- _Document passage_:
Re: [Discuss] Column Update metadata representation

Gábor Kaszab Tue, 02 Jun 2026 04:58:09 -0700

Hey Iceberg Community,

Yesterday in the V4 AMT sync there were some discussions that are also
relevant here. Let me summarize!


1) No new sequence number(s)
One decision we made is to not introduce a new field for the sequence
number of the latest column file, but to *bump the data sequence number of
TrackedFile* whenever we add a new column file. With this what we can
achieve:

   - Use TrackedFile.dataSequenceNumber() for last_updated_sequence_number
   for the null LUSN values in the latest update file
   - We can get rid of the equality deletes associated to the base file
   when adding a column update (current direction is to rewrite eq-deletes to
   DVs when adding column updates)


With this, the metadata structures would look like the following:
Tracking
...
optional latest_column_file_snapshot_id long
ColumnFile
required field_ids list<int>
required location string
required file_size_in_bytes long
2) Treat base file as a regular column file
This seemed a more exploratory idea: What if we include (some of the) base
file details into TrackedFile.column_files? With this we could have the
following advantages:

   - We won't need the "duplication" of some field in the schema, like
   TrackedFile.location vs ColumnFile.location, and the same for
   file_size_in_bytes (maybe also for split_offsets)

- _Problem 1_:
Print every line of the page-level text extractions below without any changes.

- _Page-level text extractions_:
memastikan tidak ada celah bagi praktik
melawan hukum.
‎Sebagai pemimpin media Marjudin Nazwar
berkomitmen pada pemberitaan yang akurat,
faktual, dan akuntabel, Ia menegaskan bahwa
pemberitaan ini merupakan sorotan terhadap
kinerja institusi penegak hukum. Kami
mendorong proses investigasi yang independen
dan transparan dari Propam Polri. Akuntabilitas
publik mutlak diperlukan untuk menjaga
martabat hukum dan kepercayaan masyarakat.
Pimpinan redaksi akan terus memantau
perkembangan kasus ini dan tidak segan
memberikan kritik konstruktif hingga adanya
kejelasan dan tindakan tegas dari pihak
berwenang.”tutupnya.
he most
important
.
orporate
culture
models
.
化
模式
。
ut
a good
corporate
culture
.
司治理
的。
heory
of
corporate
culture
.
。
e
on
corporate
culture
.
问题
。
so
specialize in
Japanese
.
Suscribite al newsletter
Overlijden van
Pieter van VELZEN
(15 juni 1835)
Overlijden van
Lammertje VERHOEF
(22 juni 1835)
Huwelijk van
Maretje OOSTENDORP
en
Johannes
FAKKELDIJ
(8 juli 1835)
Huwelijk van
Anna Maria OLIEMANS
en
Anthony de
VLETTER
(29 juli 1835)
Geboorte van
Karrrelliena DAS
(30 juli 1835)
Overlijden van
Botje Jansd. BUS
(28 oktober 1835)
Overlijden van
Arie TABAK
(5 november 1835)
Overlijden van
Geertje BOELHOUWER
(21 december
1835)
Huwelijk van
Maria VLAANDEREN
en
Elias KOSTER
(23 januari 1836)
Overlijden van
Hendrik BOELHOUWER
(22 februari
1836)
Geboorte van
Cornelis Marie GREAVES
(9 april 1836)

- _Problem 2_:
From the mailing-list post on column update metadata, list each required field of ColumnFile along with its type.

- _Reply 1_:
memastikan tidak ada celah bagi praktik
melawan hukum.
‎Sebagai pemimpin media Marjudin Nazwar
berkomitmen pada pemberitaan yang akurat,
faktual, dan akuntabel, Ia menegaskan bahwa
pemberitaan ini merupakan sorotan terhadap
kinerja institusi penegak hukum. Kami
mendorong proses investigasi yang independen
dan transparan dari Propam Polri. Akuntabilitas
publik mutlak diperlukan untuk menjaga
martabat hukum dan kepercayaan masyarakat.
Pimpinan redaksi akan terus memantau
perkembangan kasus ini dan tidak segan
memberikan kritik konstruktif hingga adanya
kejelasan dan tindakan tegas dari pihak
berwenang.”tutupnya.
he most
important
.
orporate
culture
models
.
化
模式
。
ut
a good
corporate
culture
.
司治理
的。
heory
of
corporate
culture
.
。
e
on
corporate
culture
.
问题
。
so
specialize in
Japanese
.
Suscribite al newsletter
Overlijden van
Pieter van VELZEN
(15 juni 1835)
Overlijden van
Lammertje VERHOEF
(22 juni 1835)
Huwelijk van
Maretje OOSTENDORP
en
Johannes
FAKKELDIJ
(8 juli 1835)
Huwelijk van
Anna Maria OLIEMANS
en
Anthony de
VLETTER
(29 juli 1835)
Geboorte van
Karrrelliena DAS
(30 juli 1835)
Overlijden van
Botje Jansd. BUS
(28 oktober 1835)
Overlijden van
Arie TABAK
(5 november 1835)
Overlijden van
Geertje BOELHOUWER
(21 december
1835)
Huwelijk van
Maria VLAANDEREN
en
Elias KOSTER
(23 januari 1836)
Overlijden van
Hendrik BOELHOUWER
(22 februari
1836)
Geboorte van
Cornelis Marie GREAVES
(9 april 1836)

- _Reply 2_:
- field_ids: list<int>
- location: string
- file_size_in_bytes: long